高城サキ 《たかしろさき》  名門女子校・王道女学園二年。『王道女学園振興会』会長。JK起業家。『JKカンパニー』会長。父親は有力国会議員。


「ごきげんよう。生徒会長。

 いいこと教えましょうか。

 基本、わたし・・・生徒会長のこと、大キライなんです。

 分かります?」

「IQの低いおじさん。

 分数分かる?九九は?

 可哀想なおじさんはね。

 もうすぐ死んじゃうんだよ」


井上明日香《いのうえあすか》 名門女子校・王道女学園二年。
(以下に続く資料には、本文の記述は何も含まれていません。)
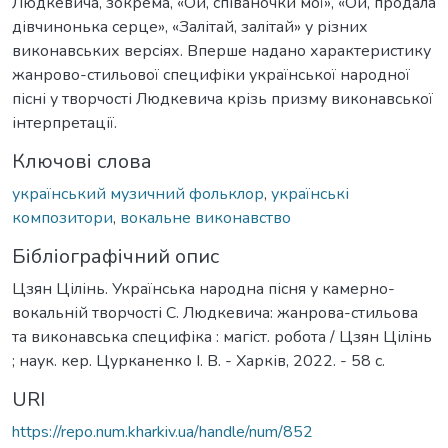
Людкевича, зокрема, «Ой, співаночки мої», «Ой, продала
дівчинонька серце», «Залітай, залітай» у різних
виконавських версіях. Вперше надано характеристику
жанрово-стильової специфіки української народної
пісні у творчості Людкевича крізь призму виконавської
інтерпретації.
Ключові слова
український музичний фольклор
,
українські
композитори
,
вокальне виконавство
Бібліографічний опис
Цзян Цілінь. Українська народна пісня у камерно-
вокальній творчості С. Людкевича: жанрова-стильова
та виконавська специфіка : магіст. робота / Цзян Цілінь
; наук. кер. Цурканенко І. В. - Харків, 2022. - 58 с.
URI
https://repo.num.kharkiv.ua/handle/num/852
生徒会長。松山洋介の幼馴染。


「洋ちゃんはね。離れていたって家族と一緒。

 だから友だちといてもね。

 最後は洋ちゃんとこへ帰ってくるの」




蘭美莉《ランメイリー》 台湾からの留学生。父親は公安幹部。

「松山さん。純愛ドラマは、

 ハッピーエンドって決まってるんです。

 加油!我的最親愛的好朋友(負けないで。わたしの一番大切な人!)」

進藤早智子《しんどうさちこ》高城サキの秘書。眼鏡美人。

 「会長。松山君に暴力をふるうのはやめてください。

 松山君の言っていることが正しいんです。